▶ RECORDS PROVIDED:
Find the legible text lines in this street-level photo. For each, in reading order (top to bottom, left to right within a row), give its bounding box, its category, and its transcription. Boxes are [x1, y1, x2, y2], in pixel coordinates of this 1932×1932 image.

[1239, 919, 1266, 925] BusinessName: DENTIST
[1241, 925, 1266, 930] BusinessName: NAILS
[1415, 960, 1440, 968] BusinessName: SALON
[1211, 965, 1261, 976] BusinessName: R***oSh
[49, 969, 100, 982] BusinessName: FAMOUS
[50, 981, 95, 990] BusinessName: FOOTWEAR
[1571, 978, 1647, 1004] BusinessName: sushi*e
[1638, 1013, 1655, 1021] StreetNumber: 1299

▶ EXERCISE: Reproduce every line of the records above word for word.

▶ EXERCISE OUTPUT:
Find the legible text lines in this street-level photo. For each, in reading order (top to bottom, left to right within a row), give its bounding box, its category, and its transcription. Boxes are [x1, y1, x2, y2], in pixel coordinates of this 1932×1932 image.

[1239, 919, 1266, 925] BusinessName: DENTIST
[1241, 925, 1266, 930] BusinessName: NAILS
[1415, 960, 1440, 968] BusinessName: SALON
[1211, 965, 1261, 976] BusinessName: R***oSh
[49, 969, 100, 982] BusinessName: FAMOUS
[50, 981, 95, 990] BusinessName: FOOTWEAR
[1571, 978, 1647, 1004] BusinessName: sushi*e
[1638, 1013, 1655, 1021] StreetNumber: 1299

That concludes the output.